• _The data_
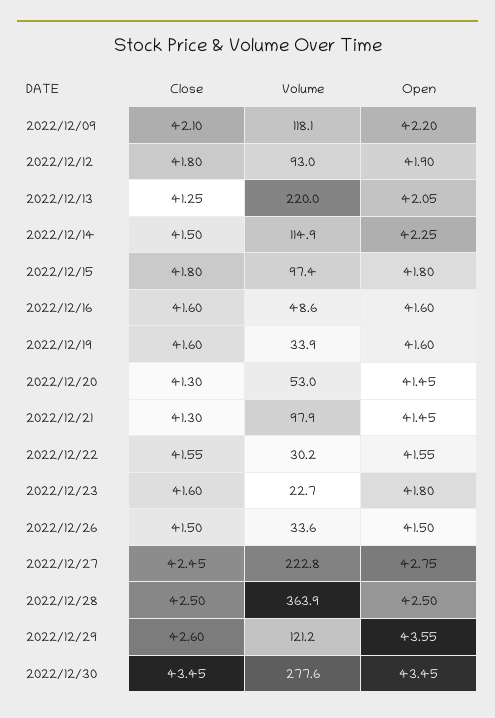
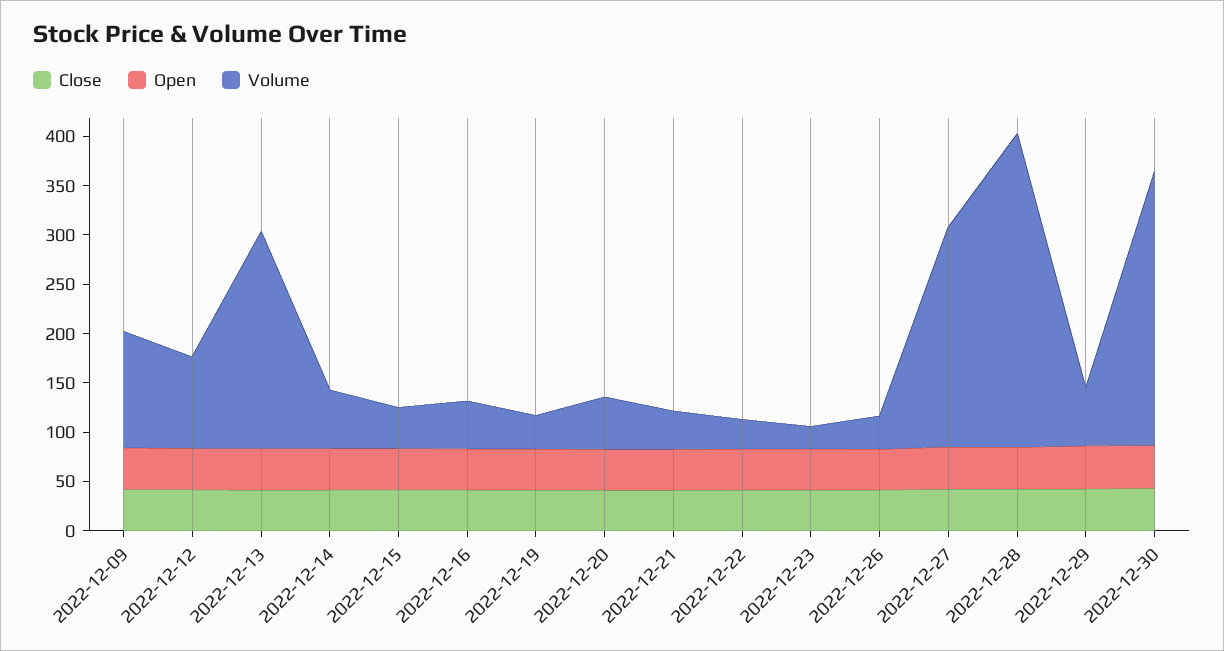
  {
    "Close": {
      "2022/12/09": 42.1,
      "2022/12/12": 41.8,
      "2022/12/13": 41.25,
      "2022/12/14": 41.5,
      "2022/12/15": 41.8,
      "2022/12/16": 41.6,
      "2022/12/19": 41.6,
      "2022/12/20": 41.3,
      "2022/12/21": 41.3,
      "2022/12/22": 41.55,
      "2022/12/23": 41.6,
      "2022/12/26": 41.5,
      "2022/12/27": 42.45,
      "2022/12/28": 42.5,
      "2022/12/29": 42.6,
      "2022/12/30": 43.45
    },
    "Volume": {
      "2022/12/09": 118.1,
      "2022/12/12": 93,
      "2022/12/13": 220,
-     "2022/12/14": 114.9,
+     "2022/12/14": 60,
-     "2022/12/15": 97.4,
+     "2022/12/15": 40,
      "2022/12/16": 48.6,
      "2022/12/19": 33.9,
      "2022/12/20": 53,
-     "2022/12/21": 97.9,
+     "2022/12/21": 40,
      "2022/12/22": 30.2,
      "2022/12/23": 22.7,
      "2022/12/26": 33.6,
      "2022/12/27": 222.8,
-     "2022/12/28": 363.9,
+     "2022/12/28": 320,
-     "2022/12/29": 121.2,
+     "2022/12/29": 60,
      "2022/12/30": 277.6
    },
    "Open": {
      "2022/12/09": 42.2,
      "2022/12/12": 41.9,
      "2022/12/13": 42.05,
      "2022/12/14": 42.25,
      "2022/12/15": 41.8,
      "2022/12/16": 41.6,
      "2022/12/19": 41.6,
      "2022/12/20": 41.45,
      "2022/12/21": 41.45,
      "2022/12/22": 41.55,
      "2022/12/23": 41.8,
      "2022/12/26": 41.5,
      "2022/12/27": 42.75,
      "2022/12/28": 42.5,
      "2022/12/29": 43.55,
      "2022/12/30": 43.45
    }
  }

• _Task goal_
Repeat each of the entries above exactly, but do not carry over the pictures.

• _Solution to this exercise_
  {
    "Close": {
      "2022/12/09": 42.1,
      "2022/12/12": 41.8,
      "2022/12/13": 41.25,
      "2022/12/14": 41.5,
      "2022/12/15": 41.8,
      "2022/12/16": 41.6,
      "2022/12/19": 41.6,
      "2022/12/20": 41.3,
      "2022/12/21": 41.3,
      "2022/12/22": 41.55,
      "2022/12/23": 41.6,
      "2022/12/26": 41.5,
      "2022/12/27": 42.45,
      "2022/12/28": 42.5,
      "2022/12/29": 42.6,
      "2022/12/30": 43.45
    },
    "Volume": {
      "2022/12/09": 118.1,
      "2022/12/12": 93,
      "2022/12/13": 220,
-     "2022/12/14": 114.9,
+     "2022/12/14": 60,
-     "2022/12/15": 97.4,
+     "2022/12/15": 40,
      "2022/12/16": 48.6,
      "2022/12/19": 33.9,
      "2022/12/20": 53,
-     "2022/12/21": 97.9,
+     "2022/12/21": 40,
      "2022/12/22": 30.2,
      "2022/12/23": 22.7,
      "2022/12/26": 33.6,
      "2022/12/27": 222.8,
-     "2022/12/28": 363.9,
+     "2022/12/28": 320,
-     "2022/12/29": 121.2,
+     "2022/12/29": 60,
      "2022/12/30": 277.6
    },
    "Open": {
      "2022/12/09": 42.2,
      "2022/12/12": 41.9,
      "2022/12/13": 42.05,
      "2022/12/14": 42.25,
      "2022/12/15": 41.8,
      "2022/12/16": 41.6,
      "2022/12/19": 41.6,
      "2022/12/20": 41.45,
      "2022/12/21": 41.45,
      "2022/12/22": 41.55,
      "2022/12/23": 41.8,
      "2022/12/26": 41.5,
      "2022/12/27": 42.75,
      "2022/12/28": 42.5,
      "2022/12/29": 43.55,
      "2022/12/30": 43.45
    }
  }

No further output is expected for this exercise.